The above description is only an exemplary embodiment of the present invention, and is not intended to limit the scope of the present invention. Any equivalent alterations, modifications and combinations can be made by those skilled in the art without departing from the spirit and principles of the invention.

Claims

1. A thin-wall hollow slender shaft part outer circle surface turning deformation control method is characterized in that the length of the thin-wall hollow slender shaft part is larger than 800mm, the diameter of an outer circle of a shaft body is 26mm, the length-diameter ratio exceeds 30, and the wall thickness of the shaft body is not larger than 1.5mm, and the method comprises the following steps:

2. The method according to claim 1, wherein in step a, the spiral groove is provided with an arc surface having the same radius as the rubber strip, and the arc surface of the spiral groove is provided not to exceed a semicircular surface of the rubber strip.
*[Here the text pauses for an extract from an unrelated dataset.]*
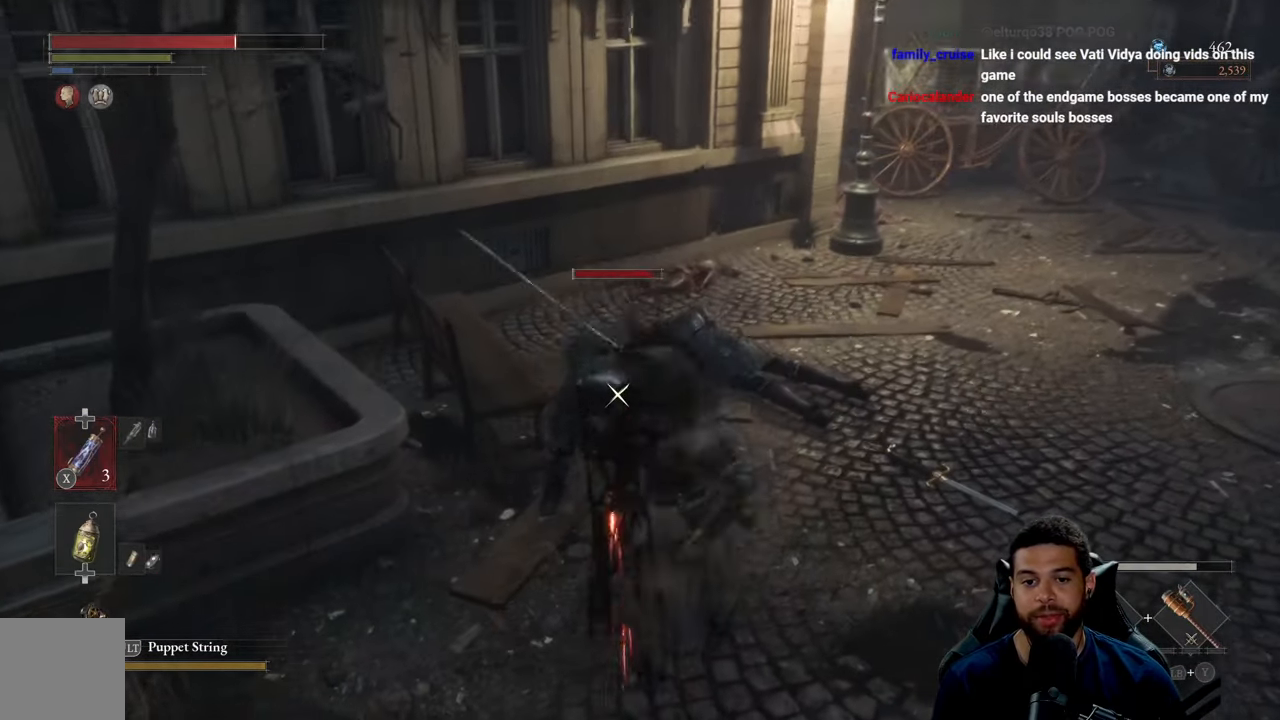
{"buttons": ["R2"], "left_stick": "left", "right_stick": "center", "events": [[350, "left_stick", "up-left"], [433, "left_stick", "left"]]}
3. The method of claim 2, wherein in step a, the arc length of the arc surface of the spiral groove is set to 6/7 to 13/14 of the arc length of the half-circle surface of the rubber strip.

4. A method according to claim 3, characterised in that in step a the rubber strip radius is set to 1.5 mm.

5. The method of claim 1, wherein in step a, the rubber strip is bonded to the spiral groove by an adhesive.

6. The method as claimed in claim 1, wherein in step a, the rubber strip is provided with closed rings at both ends, and the mandrel is provided with ring grooves at both ends connected with the spiral groove, and the closed rings are sleeved in the ring grooves after the rubber strip is fitted into the spiral groove.

7. The method according to claim 1, wherein in step a, the inclination angle α of the spiral groove is set to 30 °.

8. The method according to claim 1, wherein in step B, both ends of the mandrel may be provided with coupling holes, and the handle is provided with coupling parts corresponding to the coupling holes.

9. The method according to claim 8, wherein in step B, the connection holes and the connection portions are each provided in a rectangular shape in cross section.

10. A device for use in the method of claim 1, comprising a mandrel having a helical groove with a rubber strip disposed therein, the mandrel having a handle removably attached to an end face thereof.